Abbas Güçlü

Abbas Güçlü

aguclu@milliyet.com.tr

Tüm Yazıları
Haberin Devamı

       ÖĞRETMENLERİ bazen hiç anlamıyorum. Bir tek ders yüzünden bir gencin öğrenim hayatı sona erdirilebilinir mi? Ama erdiriyorlar. Bu nasıl vicdan, bu nasıl eğitimcilik anlamak mümkün değil.
       Çağdaş eğitimin temel felsefesi öğrenciyi harcamak değil kazanmaktır. Çalışmayan, öğretmenlerine saygısızlık eden ve bunları alışkanlık haline getiren öğrenciler için bile yapılabilecek bir şeyler varken, diğer tüm derslerinde başarılı öğrencileri bir tek ders yüzünden sokağa atmak kolay kabul edilecek bir durum değil.
       Nitekim kabul edilmiyor da.

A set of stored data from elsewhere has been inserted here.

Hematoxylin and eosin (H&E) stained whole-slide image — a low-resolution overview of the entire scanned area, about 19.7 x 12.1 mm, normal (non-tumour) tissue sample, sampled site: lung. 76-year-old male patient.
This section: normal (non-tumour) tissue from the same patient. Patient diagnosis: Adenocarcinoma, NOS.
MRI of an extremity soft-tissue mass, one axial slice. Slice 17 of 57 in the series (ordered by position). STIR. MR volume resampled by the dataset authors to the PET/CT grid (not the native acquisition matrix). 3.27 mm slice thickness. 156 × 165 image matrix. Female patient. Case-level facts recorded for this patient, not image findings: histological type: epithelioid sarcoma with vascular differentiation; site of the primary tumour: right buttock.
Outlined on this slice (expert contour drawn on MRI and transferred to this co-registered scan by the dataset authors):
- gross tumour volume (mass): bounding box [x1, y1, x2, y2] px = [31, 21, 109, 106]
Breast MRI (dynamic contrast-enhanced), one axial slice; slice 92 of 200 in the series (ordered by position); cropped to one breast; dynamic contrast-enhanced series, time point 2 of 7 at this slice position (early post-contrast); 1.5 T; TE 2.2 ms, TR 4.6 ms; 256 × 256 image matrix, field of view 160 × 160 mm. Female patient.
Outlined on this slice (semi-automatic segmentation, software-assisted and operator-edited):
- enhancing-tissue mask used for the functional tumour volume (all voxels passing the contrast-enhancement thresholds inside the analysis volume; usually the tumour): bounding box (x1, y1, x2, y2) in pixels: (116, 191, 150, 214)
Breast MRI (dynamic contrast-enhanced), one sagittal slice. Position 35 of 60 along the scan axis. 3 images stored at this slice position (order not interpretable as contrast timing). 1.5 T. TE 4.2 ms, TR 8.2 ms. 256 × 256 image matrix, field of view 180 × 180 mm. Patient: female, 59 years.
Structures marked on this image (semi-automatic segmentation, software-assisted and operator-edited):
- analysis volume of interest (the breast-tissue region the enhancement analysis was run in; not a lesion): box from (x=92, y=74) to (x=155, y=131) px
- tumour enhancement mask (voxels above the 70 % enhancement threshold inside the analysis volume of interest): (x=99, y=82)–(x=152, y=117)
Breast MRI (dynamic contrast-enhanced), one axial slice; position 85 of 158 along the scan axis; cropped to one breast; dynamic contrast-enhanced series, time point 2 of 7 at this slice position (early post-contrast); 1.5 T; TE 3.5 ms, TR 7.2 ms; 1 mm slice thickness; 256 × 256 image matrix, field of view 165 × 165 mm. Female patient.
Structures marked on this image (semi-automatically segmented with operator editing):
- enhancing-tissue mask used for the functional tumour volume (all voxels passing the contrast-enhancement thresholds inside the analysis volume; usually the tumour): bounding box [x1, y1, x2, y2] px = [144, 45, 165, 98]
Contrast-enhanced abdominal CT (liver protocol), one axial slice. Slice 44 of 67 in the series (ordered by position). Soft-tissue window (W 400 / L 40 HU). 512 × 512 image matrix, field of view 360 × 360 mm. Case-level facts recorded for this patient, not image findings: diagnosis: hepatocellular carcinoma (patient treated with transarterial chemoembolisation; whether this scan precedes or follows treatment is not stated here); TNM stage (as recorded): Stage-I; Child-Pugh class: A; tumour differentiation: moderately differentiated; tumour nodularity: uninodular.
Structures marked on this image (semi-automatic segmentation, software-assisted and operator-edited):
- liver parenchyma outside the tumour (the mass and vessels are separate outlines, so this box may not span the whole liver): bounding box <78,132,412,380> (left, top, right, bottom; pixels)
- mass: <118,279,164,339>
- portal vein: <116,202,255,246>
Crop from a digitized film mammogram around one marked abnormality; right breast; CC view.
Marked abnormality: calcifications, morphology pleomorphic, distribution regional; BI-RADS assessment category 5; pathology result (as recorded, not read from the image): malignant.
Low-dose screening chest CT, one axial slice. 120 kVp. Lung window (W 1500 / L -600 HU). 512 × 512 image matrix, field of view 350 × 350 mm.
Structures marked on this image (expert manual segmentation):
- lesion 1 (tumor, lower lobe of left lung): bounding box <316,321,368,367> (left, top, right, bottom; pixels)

Öğrenciler de, anne babalar da büyük bir isyan halindeler. Bu isyanları, duyarsız öğretmenlere, öğretim üyelerine değil. Onların bu duyarsızlıklarına dur demeyenlere...
       Edebiyat ve diğer zorunlu dersler yüzünden binlerce öğrenci liselerde tek ders mağduru oldu. Üniversitelerde de durum farklı değil. Yüzlercesi ya okuldan atıldı ya da bir tek ders yüzünden başka ders alamadı. Açıköğretimde de durum aynı. Orada da 49'la, yani 100 üzerinden 1 puanla sınıfta kalan binlerce öğrenci var.
       Tek ders yüzünden liseden, üniversiteden öğrenci atmak ne kadar mantıksızsa, tek dersten kalan öğrencilere bir üst sınıfın derslerini vermemek de o kadar anlamsız.
       Eğitimde kalite elbette olmalı. Her ders elbette önemli. Ama bu tür başarısızlıklarda bir tek kabahatli öğrenci mi ki, sadece onlar cezalandırılıyor.
       Türkiye'nin kaynakları ve gençleri bu kadar sınırsız mı ki, öğrenciler bu kadar kolay sokağa atılıyor, bir yıl boyunca ikinci bir ders almalarına olanak sağlanmıyor.
       Sistem öğrenciyi kazanmak için değil de, harcamak üzerine kurulunca bahane bulmak kolay oluyor. Madem tek ders sıkıntı yaratıyor, birkaç dersten daha bırakalım diyen ahmakça bir zihniyet bile bazen söz konusu...
       Bu durumdaki hocalarımızın oranı belki yüzde 5'i bile bulmaz ama yarattıkları rahatsızlık çok büyük. Aslında öğrencilerden çok, onların da eğitilmeye ihtiyaçları var. Ama bunu kim yapacak?..
       İşte bu konuda gelen yüzlerce mektuptan biri. Gelin de üzülmeyin!...
       "Her kesimin pek çok problemi var. Oysa medyada toplumumuzun moralini yükseltecek yayınlar göremiyoruz. Bilmem hangi sanatçının haftada kaç arkadaş değiştirdiğini ekranlarda defalarca izliyoruz... Ama bizi dinleyen de yok, sesimizi duyuran da.
       Bizler tek dersten sınıfta kalan öğrenci aileleriyiz. Her yere faks çektik. Sayın Cumhurbaşkanımıza, Başbakanımıza, siyasi parti liderlerine, tüm medya kuruluşlarına, köşe yazarlarına ve sivil toplum örgütlerine. Hiçbirinden ilgi göremedik.
       Bildiğiniz gibi her üniversitede, her fakültede yönetmelikler çok farklı. Aynı alanda eğitim yapan fakültelerden birinde tek dersten borçlu geçme hakkı varken, diğerinde bir dönemlik ve hatta bir saat görülen, meslekle hiç ilgisi olmayan bir dersten bir yıl kaybedilmekte ya da okuldan atılınmaktadır..."
       Evet sevgili büyükler, bu tek ders mağduru öğrencilerden biri kendi çocuğunuz olsaydı, yine böyle duyarsız kalabilir miydiniz?